**Extract provided:**
Suffrage:  18 years of age; universal (except in senatorial elections,
where minimum age is 25)

Executive branch:  chief of state: President Carlo Azeglio CIAMPI
(since 13 May 1999) elections: president elected by an electoral college
consisting of both houses of Parliament and 58 regional representatives
for a seven-year term; election last held 13 May 1999 (next to be held
NA May 2006); prime minister appointed by the president and confirmed
by Parliament head of government: Prime Minister (referred to in Italy
as the president of the Council of Ministers) Silvio BERLUSCONI (since
10 June 2001) cabinet:  the president election results: Carlo Azeglio
CIAMPI elected president; percent of electoral college vote - 70% note: a
five-party government coalition includes Forza Italia, National Alliance,
Northern League, Democratic Christian Center, United Christian Democrats

Legislative branch:  bicameral Parliament or Parlamento consists of the
Senate or Senato della Repubblica (315 seats elected by popular vote of
which 232 are directly elected and 83 are elected by regional proportional
representation; in addition, there are a small number of senators-for-life
including former presidents of the republic; members serve five-year
terms) and the Chamber of Deputies or Camera dei Deputati (630 seats;
475 are directly elected, 155 by regional proportional representation;
members serve five-year terms) elections: Senate - last held 13 May 2001
(next to be held NA 2006); Chamber of Deputies - last held 13 May 2001
(next to be held NA 2006) election results: Senate - percent of vote
by party - NA%; seats by party - House of Liberties 177 (Forza Italia
82, National Alliance 46, CCD-CDU 29, Northern League 17, others 3),
Olive Tree 128 (Democrats of the Left 62, Daisy Alliance 42, Sunflower
Alliance 16, Italian Communist Party 3, independents 5), non-affiliated
with either coalition 10, senators for life 9; Chamber of Deputies -
percent of vote by party - NA%; seats by party - House of Liberties 367
(Forza Italia 189, National Alliance 96, CCD-CDU 40, Northern League 30,
others 12), Olive Tree 248 (Democrats of the Left 138, Daisy Alliance
76, Sunflower Alliance 18, Italian Communist Party 9, independents 7),
non-affiliated with either coalition 15

Judicial branch:  Constitutional Court or Corte Costituzionale (composed
of 15 judges:  one-third elected by the ordinary and administrative
Supreme Courts)

**Work instruction:**
List each party that the government extract names as part of the governing coalition. The lines that come next are taken from a separate source.

**Extracted records:**

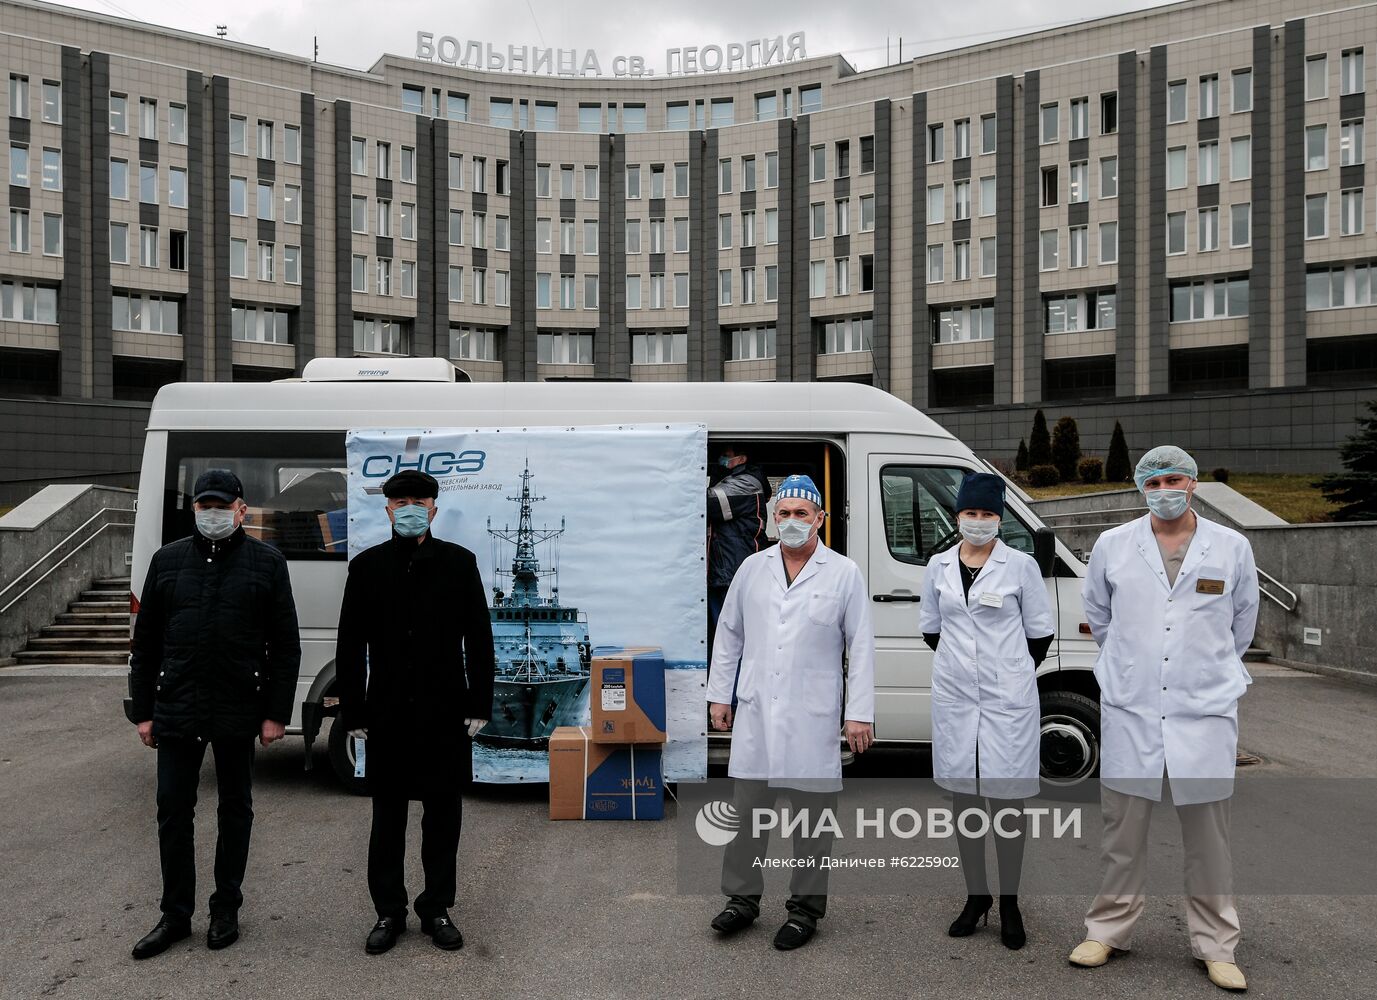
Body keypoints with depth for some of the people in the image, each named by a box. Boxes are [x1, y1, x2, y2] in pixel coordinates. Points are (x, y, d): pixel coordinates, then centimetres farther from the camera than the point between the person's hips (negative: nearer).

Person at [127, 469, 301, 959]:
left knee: (235, 809, 10)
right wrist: (143, 711, 4)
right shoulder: (168, 560, 7)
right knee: (173, 809, 7)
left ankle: (226, 909, 24)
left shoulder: (266, 562, 0)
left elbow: (286, 645, -1)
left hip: (239, 712, -2)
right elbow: (145, 641, 8)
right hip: (176, 711, 2)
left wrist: (276, 712, -6)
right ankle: (175, 914, 21)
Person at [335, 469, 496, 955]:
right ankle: (388, 912, 22)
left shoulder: (460, 562, 3)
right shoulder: (366, 566, 4)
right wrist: (353, 713, 0)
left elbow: (479, 638, 3)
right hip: (387, 714, 0)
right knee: (387, 815, 9)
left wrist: (479, 705, -1)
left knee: (443, 813, 8)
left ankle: (437, 909, 22)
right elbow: (350, 646, 4)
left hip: (446, 713, 0)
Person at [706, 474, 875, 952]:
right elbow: (728, 634, 13)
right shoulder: (752, 568, 7)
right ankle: (742, 899, 24)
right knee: (748, 809, 10)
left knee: (812, 813, 6)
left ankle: (806, 907, 20)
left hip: (814, 715, -3)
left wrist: (860, 713, -6)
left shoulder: (844, 573, -2)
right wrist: (719, 694, 10)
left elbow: (861, 647, -2)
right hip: (755, 710, 3)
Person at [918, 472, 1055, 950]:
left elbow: (1040, 632, 3)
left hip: (1007, 697, -3)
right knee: (963, 796, 10)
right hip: (954, 696, 3)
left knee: (1005, 799, 2)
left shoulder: (1020, 565, -5)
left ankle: (1009, 903, 15)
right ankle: (976, 896, 24)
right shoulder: (939, 567, 4)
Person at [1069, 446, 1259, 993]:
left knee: (1208, 834, 6)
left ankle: (1216, 947, 20)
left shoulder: (1232, 547, 2)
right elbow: (1096, 612, 17)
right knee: (1123, 828, 8)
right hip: (1129, 708, 0)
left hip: (1205, 710, 0)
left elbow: (1243, 618, 17)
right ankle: (1108, 930, 22)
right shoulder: (1112, 545, 2)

**Output for this task:**
Forza Italia
National Alliance
Northern League
Democratic Christian Center
United Christian Democrats